## REQUEST 1
Translate this sentence from the unconscious bias article into Spanish: "Bias is essentially how our brains streamline our thinking so that we can make sense of the world around us."
## REQUEST 2
Write what comes next in the unconscious bias article, picking up right after its last line.

START SOURCE PASSAGE

11 April 2024 | Dr Jo Kandola

What is unconscious bias?

Unconscious bias is possibly the most misunderstood of all the biases, but tackling it is key to ensuring better decision-making, more successful hiring and fairer treatment of under-represented groups.

Imagine a river flowing through the countryside. The course of the water is influenced by the things we can see – like the curve of the banks, the reeds growing at the sides or the islands in the middle – but it’s also affected by unseen currents and the contours of the riverbed that lies beneath. This is very much how our minds operate. As well as the things we’re consciously aware of that steer our decisions and behaviour, there are other unseen factors exerting a powerful influence over us that we’re completely unaware of. These ‘below the surface’ things are our unconscious biases.

Bias is essentially how our brains streamline our thinking so that we can make sense of the world around us. It’s impossible for us to process all of the information that we receive, so our brains categorise things into neat packages to help us make sense of things quickly. These categorisations are driven by learning how things are associated with each other in our environment.

For example, through exposure to a cow we would learn to associate certain things with cows, such as milk, grass, or the colours black and white. While these mental shortcuts are helpful in enabling our brains to conserve energy and process things quickly, they also lie at the root of much of our bad decision-making and unfair treatment of other people.

The science of bias

Our brains use two different types of processing: System 1 and System 2 (Kahneman & Frederick 2002; Stanovich 1999).

System 1 thinking occurs almost effortlessly and allows us to quickly assess and react to the world around us. System 1 thinking is associative, meaning that it connects ideas, concepts, and memories instead of trying to interpret every experience from scratch, and it activates categories that simplify and structure the information we receive. This can be an advantage, such as enabling us to spot and react quickly to danger, but it can also lead us to jump to conclusions about people or situations without us being aware of it – and this is the source of our unconscious bias.

System 2 thinking is slower than System 1. It’s conscious and logical and kicks in when we’re doing things such as analysing information, solving problems or making mathematical calculations – but our System 1 thinking can still come into play. When it comes to making decisions under pressure, for example, research (Bodenhausen et al., 1999; Wilson et al., 2000) shows that our ability to engage in System 2 processing is considerably reduced – opening the way for biases to creep in. Even when we think that we are being rational and objective, our System 1 beliefs and biases can still affect many of the decisions we make. Understanding how these two systems work together can lead us to a better understanding of unconscious bias and how to mitigate its impact.

Types of unconscious bias

There are several types of unconscious bias and they can often overlap with each other. Some of the most common are:

Affinity bias, or similar-to-me bias, where we prefer people who are like us in some way or with whom we feel some kind of connection.

Confirmation bias, where we favour information that confirms our existing beliefs or values while ignoring or downplaying information that contradicts them.

The halo effect which occurs when a person’s positive qualities in one area influence our overall perception of them – for example, perceiving someone to be intelligent or kind because they are physically attractive.

The horn effect, when someone’s negative qualities in one area lead to an overall negative perception of that individual.

Bias round age, gender and race where we allow stereotypes and unconscious attitudes to influence our opinions of people based on specific characteristics.

END SOURCE PASSAGE
START RECORD EXCERPTS

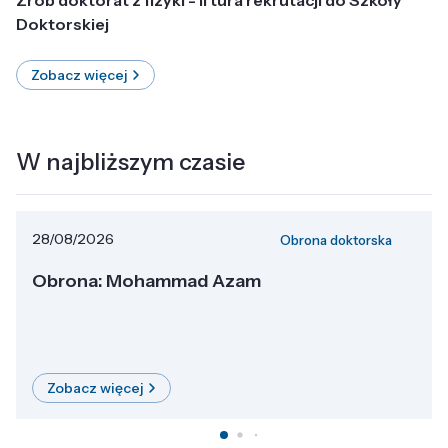
Doktorskiej
Zobacz więcej
W najbliższym czasie
28/08/2026
Obrona doktorska
Obrona: Mohammad Azam
Zobacz więcej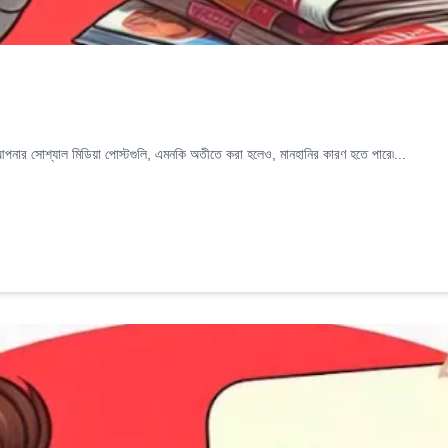
নার সোশ্যাল মিডিয়া পোস্টগুলি, এমনকি অতীতে করা হলেও, মানহানির কারণ হতে পারে৷...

END RECORD EXCERPTS

## ANSWER SPACE 1
El sesgo es, en esencia, la manera en que nuestro cerebro simplifica nuestro pensamiento para que podamos dar sentido al mundo que nos rodea.

## ANSWER SPACE 2
How unconscious bias affects our behaviour and decisions


As soon as we meet someone new, we’re starting to put them into a box. Researchers at Harvard have found that the two things we first notice about a person are their race and their gender. This means that whether we like it or not, from the moment we come across someone new, our brains are already starting to apply what they ‘know’ about men and women, or about groups of people from a particular ethnic background. The subconscious assumptions that we make around things like someone’s gender, race, disability, age, religion, sexuality or social background can severely cloud our judgement and prevent us from seeing that person as a unique individual – with damaging consequences.

The impact of unconscious bias in the workplace

We may be blissfully unaware of our unconscious biases, but their real-world impact can be deeply felt. Unconscious bias can lead to unfair and discriminatory outcomes in many aspects of our lives, including education, healthcare and criminal justice, and its impact in the workplace can be profound.

Unconscious bias can have a profound impact at every stage of the employee lifecycle, from the recruitment process and selection through to promotion and career advancement, training and development and identification of leadership potential, and even who exits an organisation, for example through redundancy. Left unaddressed, it can mean that organisations struggle to attract and retain talent, make bad hiring decisions, get rid of the wrong people, fail to spot risks or take advantage of business opportunities or lack the agility to adapt to a changing world.

Gender bias in the hiring process


Consider a hiring manager who’s interviewing people for a leadership position. In spite of thinking he’s being fair and objective, the hiring manager is being influenced by societal stereotypes and by his idea of what a ‘leader’ looks like, which is typically male. As a result, he may overlook highly capable female candidates in favour of less suitable male candidates.

Gender stereotypes can also play into our unconscious bias and what we think men and women are intrinsically ‘good’ at. By way of example, in spite of face-to-face auditions typically resulting in a higher proportion of men being selected for orchestras – as late as 1970, only 5% of the members of the top 5 US orchestras were women – a study of orchestral auditions showed that if candidates were invisible to the appointment panel and performing behind a screen, and with the panel forced to decide on merit only, women were selected equally.

Age bias in task allocation

Imagine a situation where younger employees are repeatedly assigned to the innovative, high-profile projects while older employees are routinely given mundane and unchallenging tasks.

Without realising it, the leader assigning tasks may be unconsciously making decisions based on stereotypes associated with age, such as that younger employees are more tech-savvy and adaptable and older employees have poor tech skills or are resistant to change. Left unchecked, this would limit opportunities for professional growth and fail to tap into the diverse skills and experience of older staff.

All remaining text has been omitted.